What you should do -
Quote every text line from each of the items below without changing a word, and leave the pictures out of your answer.

Stored records:
== == ==

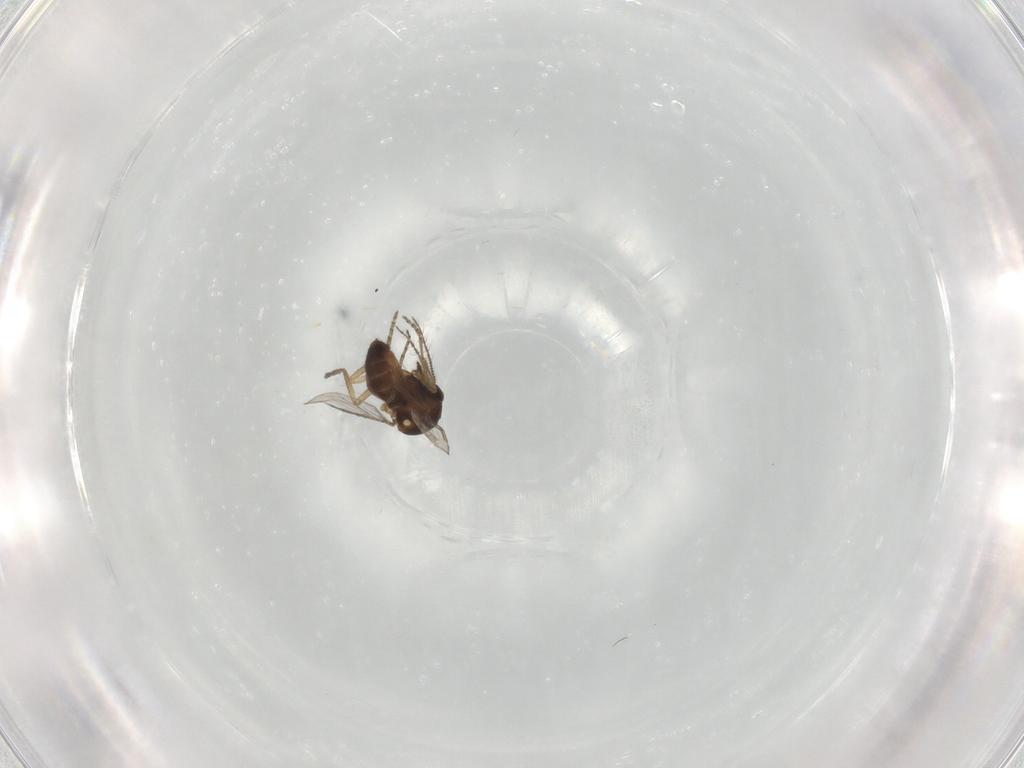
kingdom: Animalia
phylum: Arthropoda
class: Insecta
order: Diptera
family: Ceratopogonidae
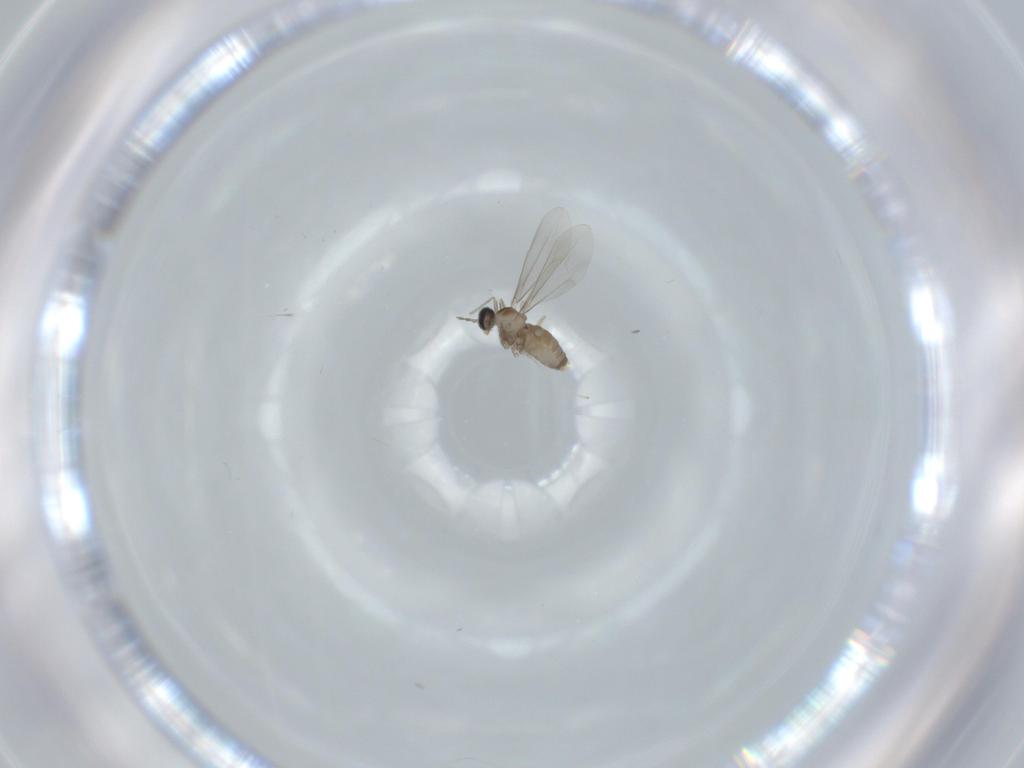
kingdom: Animalia
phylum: Arthropoda
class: Insecta
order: Diptera
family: Cecidomyiidae
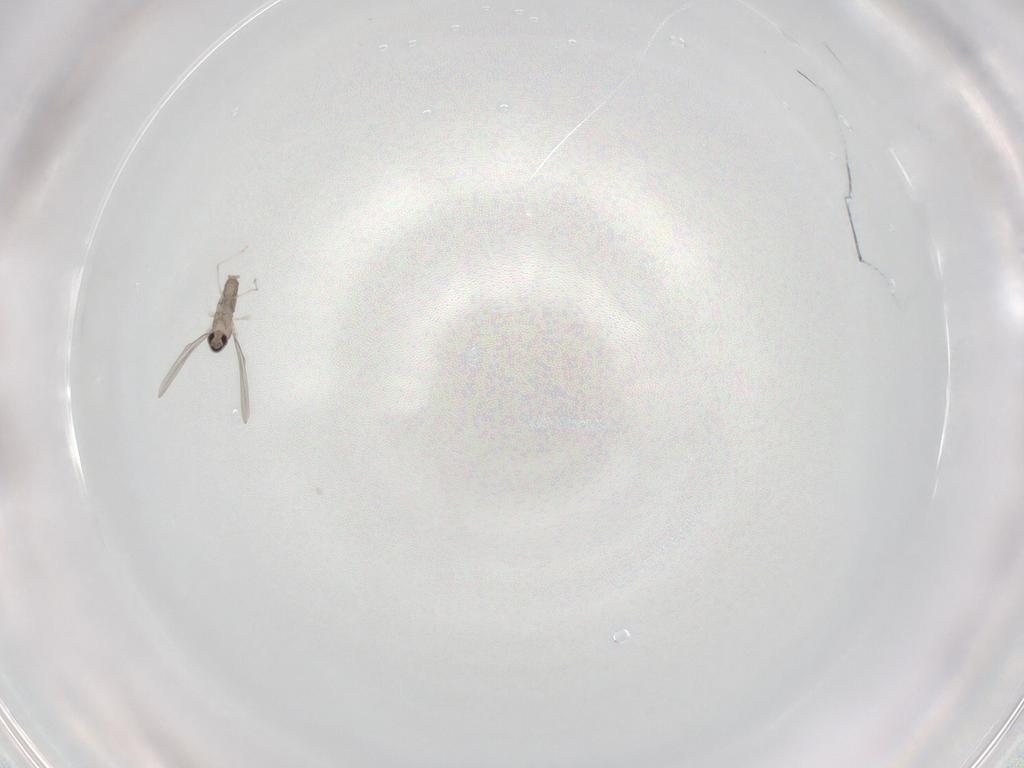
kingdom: Animalia
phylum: Arthropoda
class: Insecta
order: Diptera
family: Cecidomyiidae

== == ==

Solution to this problem -
kingdom: Animalia
phylum: Arthropoda
class: Insecta
order: Diptera
family: Ceratopogonidae
kingdom: Animalia
phylum: Arthropoda
class: Insecta
order: Diptera
family: Cecidomyiidae
kingdom: Animalia
phylum: Arthropoda
class: Insecta
order: Diptera
family: Cecidomyiidae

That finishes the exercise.